■ Task objective:
From the data underneath, reproduce exactly the stretch that begins at the line with "casi eccezionali, e" and ends after the line with "الإخبارية – 2025-08-10".

Transcribed page contents
========

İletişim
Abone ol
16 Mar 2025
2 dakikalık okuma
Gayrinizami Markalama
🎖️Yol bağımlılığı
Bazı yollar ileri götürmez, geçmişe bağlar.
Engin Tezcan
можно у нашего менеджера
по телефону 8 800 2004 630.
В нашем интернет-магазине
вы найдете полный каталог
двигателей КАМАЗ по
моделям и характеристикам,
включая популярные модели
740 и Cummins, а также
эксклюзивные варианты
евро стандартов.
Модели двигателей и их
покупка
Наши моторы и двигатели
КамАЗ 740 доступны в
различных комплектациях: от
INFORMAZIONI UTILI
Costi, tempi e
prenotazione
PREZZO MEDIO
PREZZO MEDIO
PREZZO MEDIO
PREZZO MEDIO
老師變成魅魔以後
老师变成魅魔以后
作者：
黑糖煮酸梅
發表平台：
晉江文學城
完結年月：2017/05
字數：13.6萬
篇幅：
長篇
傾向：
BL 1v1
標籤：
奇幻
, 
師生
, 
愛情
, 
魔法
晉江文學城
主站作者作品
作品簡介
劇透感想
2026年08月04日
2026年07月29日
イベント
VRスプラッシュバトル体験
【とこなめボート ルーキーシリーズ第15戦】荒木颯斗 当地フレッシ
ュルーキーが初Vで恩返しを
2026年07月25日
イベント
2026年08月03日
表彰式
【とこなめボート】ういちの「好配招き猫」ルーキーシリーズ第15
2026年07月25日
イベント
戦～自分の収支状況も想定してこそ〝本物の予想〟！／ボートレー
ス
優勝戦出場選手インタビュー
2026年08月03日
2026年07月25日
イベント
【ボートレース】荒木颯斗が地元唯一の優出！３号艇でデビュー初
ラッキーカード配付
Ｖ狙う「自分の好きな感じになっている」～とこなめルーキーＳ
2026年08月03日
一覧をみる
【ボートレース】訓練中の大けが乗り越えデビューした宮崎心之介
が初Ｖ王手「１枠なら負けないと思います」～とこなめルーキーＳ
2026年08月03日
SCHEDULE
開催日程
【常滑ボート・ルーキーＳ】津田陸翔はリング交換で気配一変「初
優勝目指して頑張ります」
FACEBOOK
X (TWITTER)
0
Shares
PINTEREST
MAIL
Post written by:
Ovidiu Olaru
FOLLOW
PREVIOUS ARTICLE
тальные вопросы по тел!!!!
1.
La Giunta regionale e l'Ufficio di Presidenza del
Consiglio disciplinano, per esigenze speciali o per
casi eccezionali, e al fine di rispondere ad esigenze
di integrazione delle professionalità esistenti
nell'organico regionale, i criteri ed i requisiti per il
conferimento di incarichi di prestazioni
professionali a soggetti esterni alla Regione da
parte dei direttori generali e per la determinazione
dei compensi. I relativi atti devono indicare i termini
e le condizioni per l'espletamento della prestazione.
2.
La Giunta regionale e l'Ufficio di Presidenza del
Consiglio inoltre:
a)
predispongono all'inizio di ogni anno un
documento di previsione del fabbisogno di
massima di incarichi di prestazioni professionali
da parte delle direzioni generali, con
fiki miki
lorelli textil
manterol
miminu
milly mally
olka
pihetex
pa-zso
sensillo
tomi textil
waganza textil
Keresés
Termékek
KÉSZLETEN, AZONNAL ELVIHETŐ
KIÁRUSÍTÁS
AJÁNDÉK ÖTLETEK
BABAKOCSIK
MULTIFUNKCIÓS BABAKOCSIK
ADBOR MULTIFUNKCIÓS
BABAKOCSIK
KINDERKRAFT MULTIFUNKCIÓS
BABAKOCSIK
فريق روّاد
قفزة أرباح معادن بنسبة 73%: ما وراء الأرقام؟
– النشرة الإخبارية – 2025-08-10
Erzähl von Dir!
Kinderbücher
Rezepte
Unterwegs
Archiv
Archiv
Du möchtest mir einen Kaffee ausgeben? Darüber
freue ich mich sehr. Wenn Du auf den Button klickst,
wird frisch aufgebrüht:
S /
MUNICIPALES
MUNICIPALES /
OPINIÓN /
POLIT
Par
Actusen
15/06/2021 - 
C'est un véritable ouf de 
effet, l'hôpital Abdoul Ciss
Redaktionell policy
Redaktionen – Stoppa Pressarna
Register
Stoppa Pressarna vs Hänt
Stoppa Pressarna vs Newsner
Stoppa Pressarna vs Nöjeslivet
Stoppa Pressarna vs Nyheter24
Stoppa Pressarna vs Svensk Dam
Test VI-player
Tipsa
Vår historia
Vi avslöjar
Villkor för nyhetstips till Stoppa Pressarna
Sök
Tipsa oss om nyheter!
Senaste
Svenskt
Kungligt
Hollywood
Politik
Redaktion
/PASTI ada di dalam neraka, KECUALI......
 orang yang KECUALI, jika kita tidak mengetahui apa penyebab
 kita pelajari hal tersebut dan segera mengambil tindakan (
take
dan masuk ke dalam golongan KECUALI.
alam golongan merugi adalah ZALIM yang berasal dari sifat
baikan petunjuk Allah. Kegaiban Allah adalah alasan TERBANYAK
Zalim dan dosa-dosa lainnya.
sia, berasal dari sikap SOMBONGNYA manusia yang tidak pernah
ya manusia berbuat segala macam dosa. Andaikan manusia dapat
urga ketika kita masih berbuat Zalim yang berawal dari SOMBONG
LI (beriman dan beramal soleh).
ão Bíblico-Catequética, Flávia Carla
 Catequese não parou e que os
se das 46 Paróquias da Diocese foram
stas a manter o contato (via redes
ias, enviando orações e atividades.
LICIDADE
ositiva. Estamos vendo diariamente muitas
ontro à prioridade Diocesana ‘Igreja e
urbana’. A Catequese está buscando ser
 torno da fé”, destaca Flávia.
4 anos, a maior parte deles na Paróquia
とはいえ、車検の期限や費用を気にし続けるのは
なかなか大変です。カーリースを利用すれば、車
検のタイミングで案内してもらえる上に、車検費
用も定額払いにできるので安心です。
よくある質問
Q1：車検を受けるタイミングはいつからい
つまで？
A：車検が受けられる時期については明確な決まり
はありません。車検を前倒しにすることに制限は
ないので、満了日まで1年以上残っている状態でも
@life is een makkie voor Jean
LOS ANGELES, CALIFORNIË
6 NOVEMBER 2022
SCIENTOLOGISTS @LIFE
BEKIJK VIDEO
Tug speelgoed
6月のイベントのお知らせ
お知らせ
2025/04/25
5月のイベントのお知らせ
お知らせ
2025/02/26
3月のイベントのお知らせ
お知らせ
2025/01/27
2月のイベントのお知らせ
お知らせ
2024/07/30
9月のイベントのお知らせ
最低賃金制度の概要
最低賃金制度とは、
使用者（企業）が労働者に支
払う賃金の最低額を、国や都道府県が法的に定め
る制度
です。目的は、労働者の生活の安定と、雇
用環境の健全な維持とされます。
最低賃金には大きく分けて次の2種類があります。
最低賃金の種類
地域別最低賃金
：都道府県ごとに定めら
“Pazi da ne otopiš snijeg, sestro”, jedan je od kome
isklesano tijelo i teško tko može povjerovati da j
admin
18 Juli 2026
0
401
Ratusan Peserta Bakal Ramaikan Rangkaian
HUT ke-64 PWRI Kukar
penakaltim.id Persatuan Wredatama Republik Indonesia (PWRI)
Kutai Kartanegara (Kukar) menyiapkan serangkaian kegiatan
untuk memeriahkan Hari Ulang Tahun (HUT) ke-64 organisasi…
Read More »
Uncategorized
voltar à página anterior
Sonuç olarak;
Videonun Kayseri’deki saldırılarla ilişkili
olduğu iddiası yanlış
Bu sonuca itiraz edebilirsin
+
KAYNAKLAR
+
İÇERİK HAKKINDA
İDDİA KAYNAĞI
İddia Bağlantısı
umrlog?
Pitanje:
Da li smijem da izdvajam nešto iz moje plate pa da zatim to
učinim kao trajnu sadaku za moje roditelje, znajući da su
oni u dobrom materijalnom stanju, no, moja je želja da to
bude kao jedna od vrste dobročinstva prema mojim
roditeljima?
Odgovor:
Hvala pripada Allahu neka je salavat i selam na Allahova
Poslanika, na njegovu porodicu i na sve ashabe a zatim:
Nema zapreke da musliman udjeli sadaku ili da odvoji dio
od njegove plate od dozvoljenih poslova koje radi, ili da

========

■ Exercise result:
casi eccezionali, e al fine di rispondere ad esigenze
di integrazione delle professionalità esistenti
nell'organico regionale, i criteri ed i requisiti per il
conferimento di incarichi di prestazioni
professionali a soggetti esterni alla Regione da
parte dei direttori generali e per la determinazione
dei compensi. I relativi atti devono indicare i termini
e le condizioni per l'espletamento della prestazione.
2.
La Giunta regionale e l'Ufficio di Presidenza del
Consiglio inoltre:
a)
predispongono all'inizio di ogni anno un
documento di previsione del fabbisogno di
massima di incarichi di prestazioni professionali
da parte delle direzioni generali, con
fiki miki
lorelli textil
manterol
miminu
milly mally
olka
pihetex
pa-zso
sensillo
tomi textil
waganza textil
Keresés
Termékek
KÉSZLETEN, AZONNAL ELVIHETŐ
KIÁRUSÍTÁS
AJÁNDÉK ÖTLETEK
BABAKOCSIK
MULTIFUNKCIÓS BABAKOCSIK
ADBOR MULTIFUNKCIÓS
BABAKOCSIK
KINDERKRAFT MULTIFUNKCIÓS
BABAKOCSIK
فريق روّاد
قفزة أرباح معادن بنسبة 73%: ما وراء الأرقام؟
– النشرة الإخبارية – 2025-08-10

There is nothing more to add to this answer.